Stored items from a collection
[Begin]
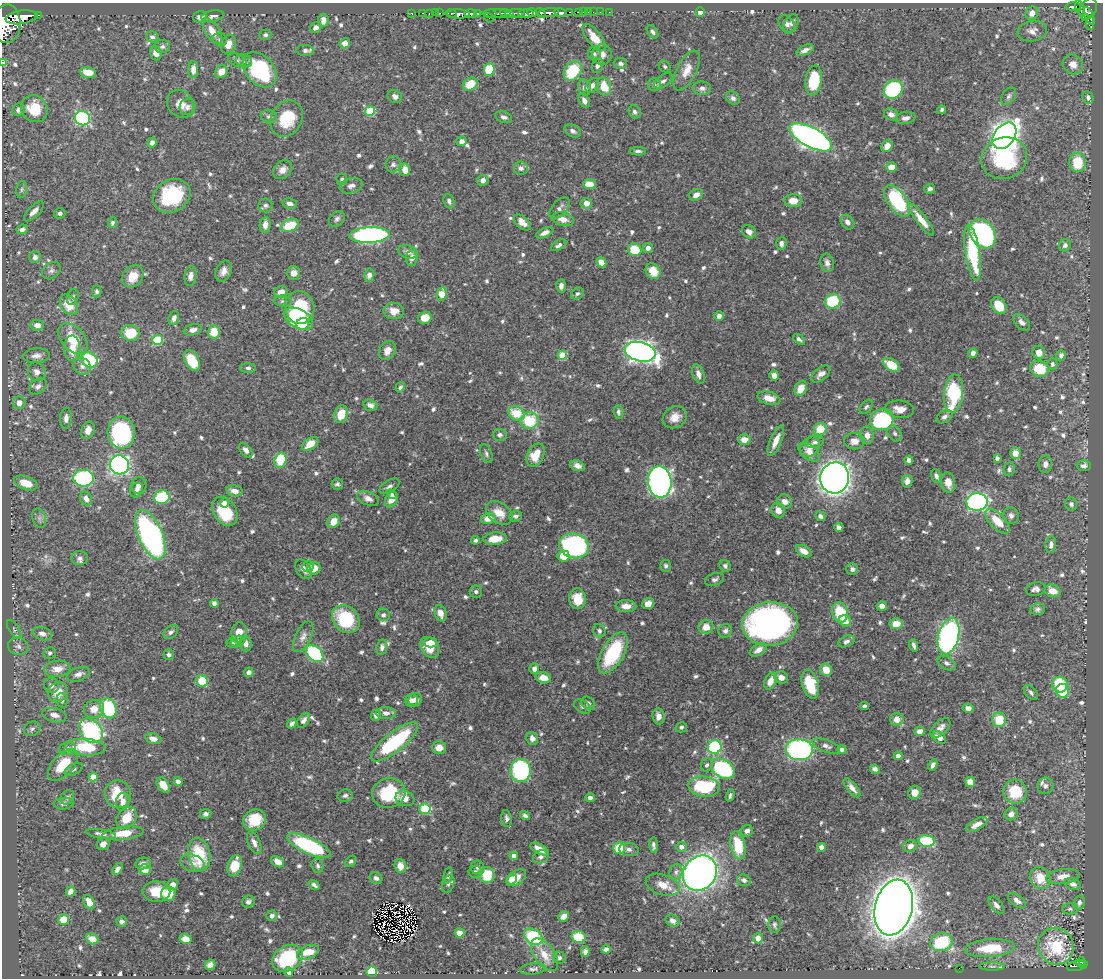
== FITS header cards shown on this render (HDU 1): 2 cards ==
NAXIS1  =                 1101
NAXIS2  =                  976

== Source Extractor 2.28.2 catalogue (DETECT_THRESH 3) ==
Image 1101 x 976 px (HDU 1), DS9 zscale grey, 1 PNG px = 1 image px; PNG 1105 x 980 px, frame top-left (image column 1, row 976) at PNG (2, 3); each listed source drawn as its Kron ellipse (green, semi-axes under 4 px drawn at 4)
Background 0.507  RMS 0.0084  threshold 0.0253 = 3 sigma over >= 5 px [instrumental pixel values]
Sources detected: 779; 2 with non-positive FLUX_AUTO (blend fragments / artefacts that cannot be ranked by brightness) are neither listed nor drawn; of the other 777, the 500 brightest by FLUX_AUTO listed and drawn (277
[End]
_Goal:_ Copy the text of every record above word for word, leaving out the pictures.

_Exercise answer:_
== FITS header cards shown on this render (HDU 1): 2 cards ==
NAXIS1  =                 1101
NAXIS2  =                  976

== Source Extractor 2.28.2 catalogue (DETECT_THRESH 3) ==
Image 1101 x 976 px (HDU 1), DS9 zscale grey, 1 PNG px = 1 image px; PNG 1105 x 980 px, frame top-left (image column 1, row 976) at PNG (2, 3); each listed source drawn as its Kron ellipse (green, semi-axes under 4 px drawn at 4)
Background 0.507  RMS 0.0084  threshold 0.0253 = 3 sigma over >= 5 px [instrumental pixel values]
Sources detected: 779; 2 with non-positive FLUX_AUTO (blend fragments / artefacts that cannot be ranked by brightness) are neither listed nor drawn; of the other 777, the 500 brightest by FLUX_AUTO listed and drawn (277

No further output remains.